ARIA: Optimizing Vision Foundation Model Inference on Heterogeneous Mobile Processors for Augmented Reality
Chanyoung Jung*, Jeho Lee*, Gunjoong Kim, and 3 more authors
In The 23rd Annual International Conference on Mobile Systems, Applications, and Services (ACM MobiSys 2025)
Acceptance ratio: 43/233=18.03%
Mobile Augmented Reality (AR) applications demand high-quality, real-time visual prediction, including pixel-level depth and semantics, to enable immersive and context-aware user experiences. Recently, Vision Foundation Models (VFMs) offer strong generalization capabilities on diverse and unseen data, supporting scalable mobile AR experiences. However, deploying VFMs on mobile devices is challenging due to computational limitations, particularly in maintaining bothprediction accuracy and real-time performance.

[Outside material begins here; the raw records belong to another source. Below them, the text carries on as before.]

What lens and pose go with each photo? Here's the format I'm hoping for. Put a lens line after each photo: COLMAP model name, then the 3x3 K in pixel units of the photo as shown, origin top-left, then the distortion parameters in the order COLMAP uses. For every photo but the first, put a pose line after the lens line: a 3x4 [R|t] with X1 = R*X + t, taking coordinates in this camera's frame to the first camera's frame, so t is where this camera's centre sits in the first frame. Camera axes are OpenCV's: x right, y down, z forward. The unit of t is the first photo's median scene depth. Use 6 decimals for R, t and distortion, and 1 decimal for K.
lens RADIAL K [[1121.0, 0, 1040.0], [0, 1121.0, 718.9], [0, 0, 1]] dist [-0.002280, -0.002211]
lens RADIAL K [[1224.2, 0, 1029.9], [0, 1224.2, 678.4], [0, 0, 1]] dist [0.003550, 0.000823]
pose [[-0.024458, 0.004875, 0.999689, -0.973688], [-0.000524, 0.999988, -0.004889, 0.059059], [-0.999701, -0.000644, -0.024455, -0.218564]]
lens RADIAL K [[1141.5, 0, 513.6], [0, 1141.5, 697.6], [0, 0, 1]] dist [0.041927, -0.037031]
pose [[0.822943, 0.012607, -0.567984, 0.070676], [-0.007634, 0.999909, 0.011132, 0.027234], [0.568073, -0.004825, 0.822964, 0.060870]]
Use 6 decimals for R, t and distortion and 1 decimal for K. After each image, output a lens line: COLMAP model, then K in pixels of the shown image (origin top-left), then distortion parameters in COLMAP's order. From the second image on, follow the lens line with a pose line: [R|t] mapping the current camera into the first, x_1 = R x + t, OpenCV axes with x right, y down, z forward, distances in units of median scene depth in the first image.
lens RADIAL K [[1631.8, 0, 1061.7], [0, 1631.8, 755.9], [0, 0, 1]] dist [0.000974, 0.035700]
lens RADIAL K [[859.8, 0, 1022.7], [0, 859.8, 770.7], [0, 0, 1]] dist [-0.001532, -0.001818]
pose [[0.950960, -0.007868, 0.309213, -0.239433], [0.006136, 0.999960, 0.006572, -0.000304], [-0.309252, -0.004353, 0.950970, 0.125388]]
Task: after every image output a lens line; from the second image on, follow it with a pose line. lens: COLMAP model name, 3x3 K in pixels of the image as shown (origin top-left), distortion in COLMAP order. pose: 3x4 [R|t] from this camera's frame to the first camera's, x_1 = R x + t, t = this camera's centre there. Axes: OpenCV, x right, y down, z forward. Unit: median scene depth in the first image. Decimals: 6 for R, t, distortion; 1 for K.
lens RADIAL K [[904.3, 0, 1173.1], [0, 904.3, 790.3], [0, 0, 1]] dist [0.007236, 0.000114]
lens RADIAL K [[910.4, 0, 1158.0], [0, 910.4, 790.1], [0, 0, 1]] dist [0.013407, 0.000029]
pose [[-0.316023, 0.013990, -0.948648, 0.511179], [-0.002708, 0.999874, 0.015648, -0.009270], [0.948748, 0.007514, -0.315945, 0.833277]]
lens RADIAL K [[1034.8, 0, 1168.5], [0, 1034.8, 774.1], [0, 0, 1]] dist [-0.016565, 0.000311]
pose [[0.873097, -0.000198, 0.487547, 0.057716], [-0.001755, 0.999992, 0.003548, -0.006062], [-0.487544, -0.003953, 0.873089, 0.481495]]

In this paper, we present ARIA, the first system that enables on-device inference acceleration of a VFM. ARIA employs the heterogeneity of mobile processors through a parallel and selective inference scheme: full-frame prediction is periodically offloaded to a processor with high parallelism capability like GPU, while low-latency updates on dynamic regions are conducted via a specialized accelerator like NPU. Implemented and evaluated using mobile devices, ARIA achieved significant improvements in accuracy and deadline success rate on diverse real-world mobile AR scenarios.